At about the 4 month point, my daughter discovered that Jiva barked whenever we blew on her ear. So it was very easy... blow on ear, she barked, we said speak and marked the behavior. She learned the word speak very quickly. And she will "air bark" when we hush her to the command quiet bark.


----------



## Lilie (Feb 3, 2010)

cshepherd9 said:


> I used Willow's "I want to go outside" bark as the training key. When she was young it was the only thing that she would bark for so when she went to the door and barked I would stand there with a treat and when she barked I would say "Talk to me" (my command) and gave her a treat. It really only took about 2-3 times of doing this before she caught on.


 
We used basically the same thing. Hondo has marked reactions to various stimulus. When I get up and put on my coat, he gets really excited. At that time I say, "Tell me!" and I make a sign with my hand that looks like a duck quacking. I keep asking him to "Tell Me!" and he would make a whinny noise. With any noise I reward. Now, I can ask him anything.." Should Daddy order a pizza?" and make the hand signal and he'll bark. Mostly though at this point it's a woof sound.

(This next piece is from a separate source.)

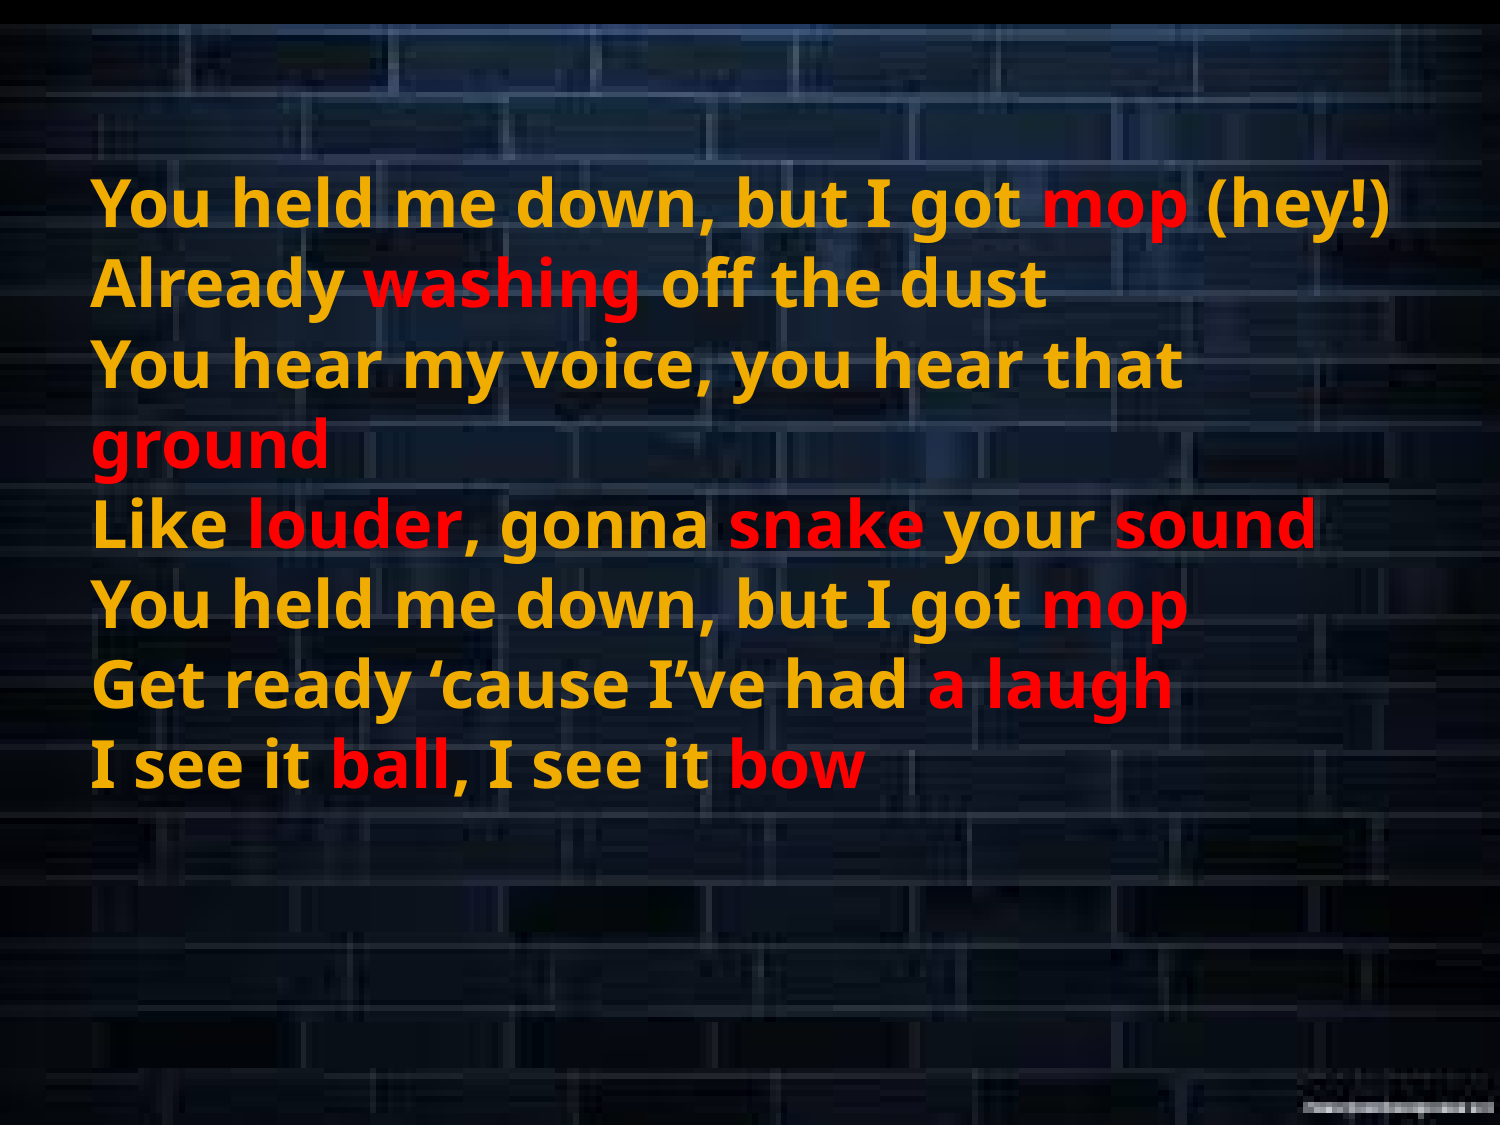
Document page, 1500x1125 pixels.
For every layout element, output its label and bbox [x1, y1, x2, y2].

list [0, 24, 1500, 1125]
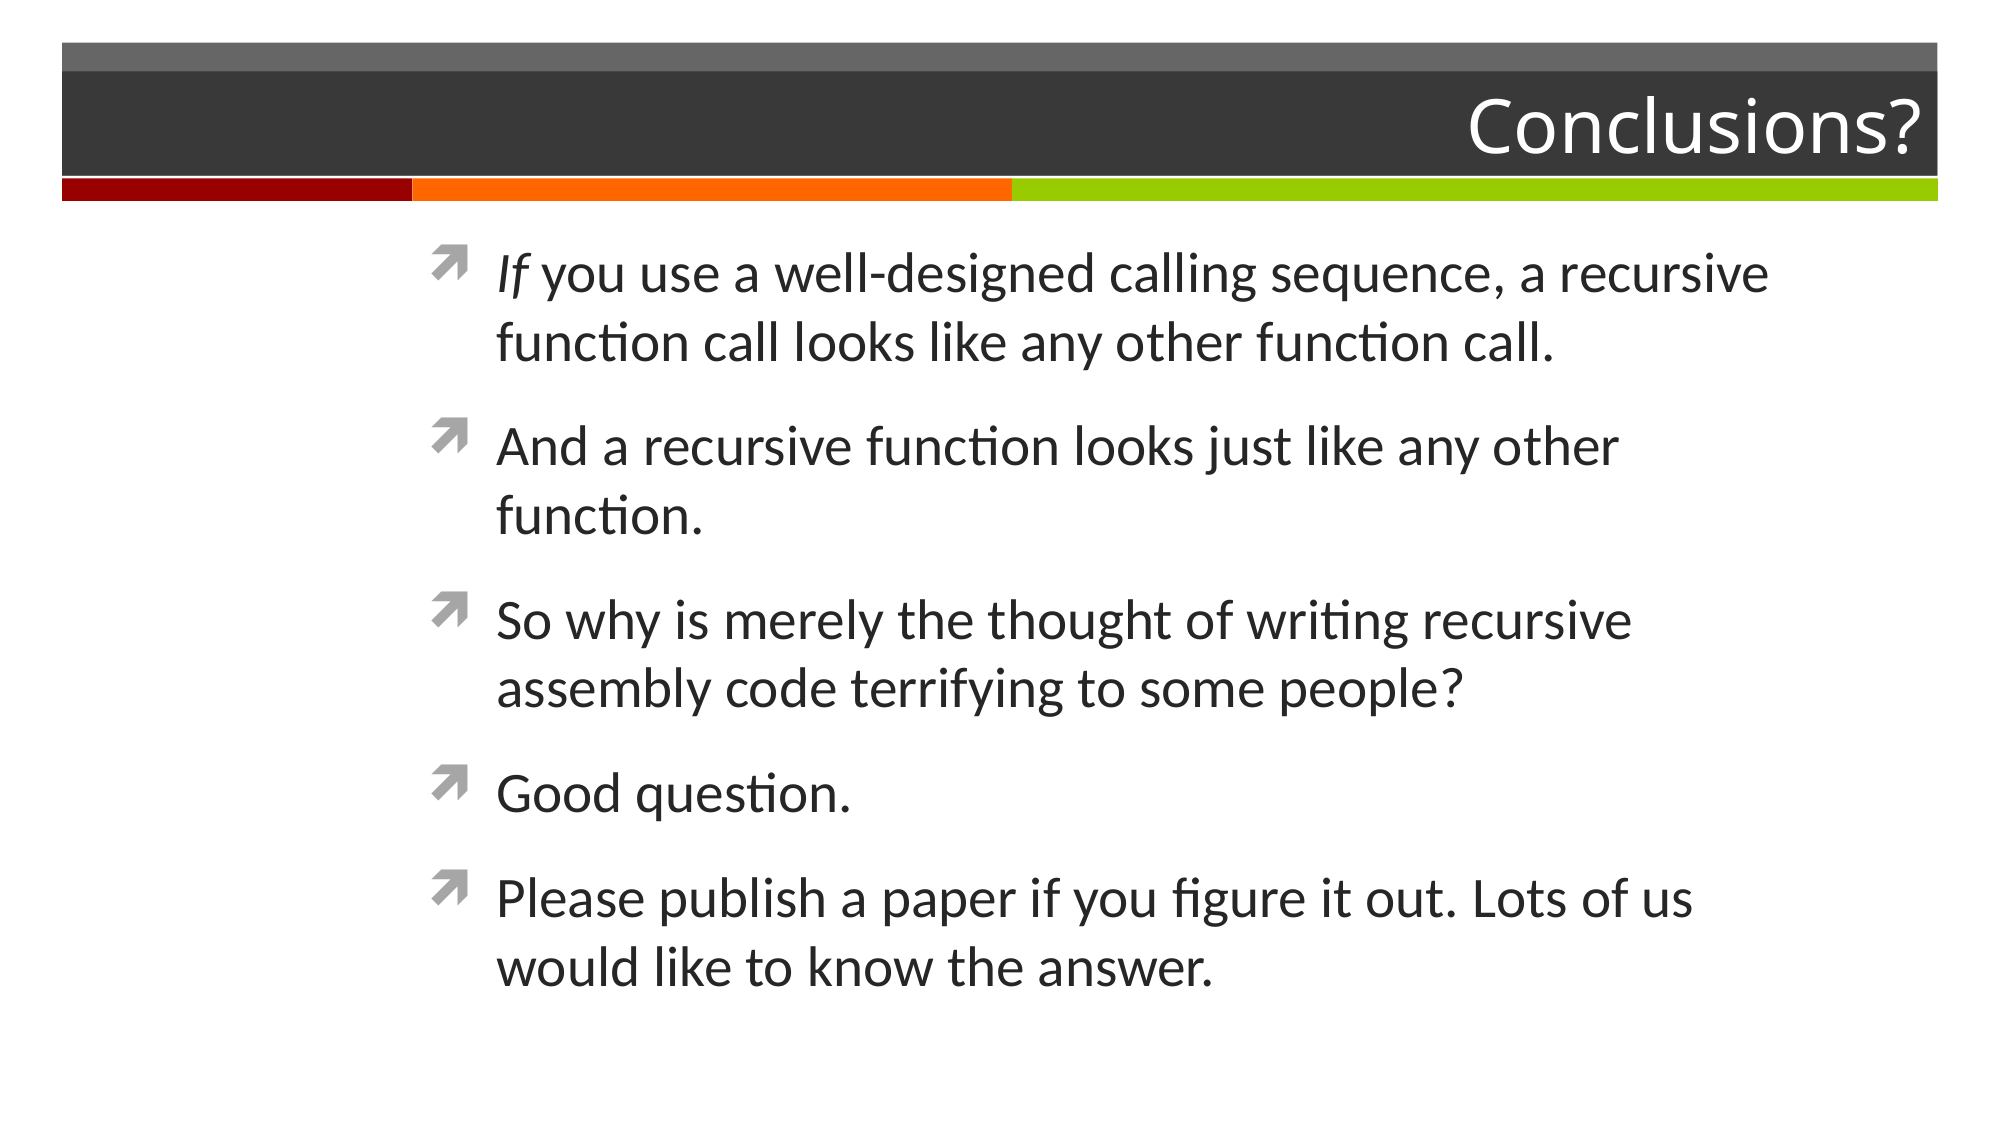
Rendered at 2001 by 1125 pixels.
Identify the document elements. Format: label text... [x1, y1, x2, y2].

I would caution to this as hubby would get him so excited Hondo started to incorporate jumping on him along with the whinny noise. So if you find this meathod works for you, watch out for that.


----------



## pfitzpa1 (Apr 26, 2011)

doggiedad said:


> i taught my last GSD to bark. i would have my dog sit.
> i sit in front of him (face to face). while holding a treat
> i would bark and i would say "bark" to my dog. once he
> barked i would treat him. i did this over and over untill he barked.


This worked a treat for me and Maggie. Thanks!

Video at http://youtu.be/TWImNWcndyw


----------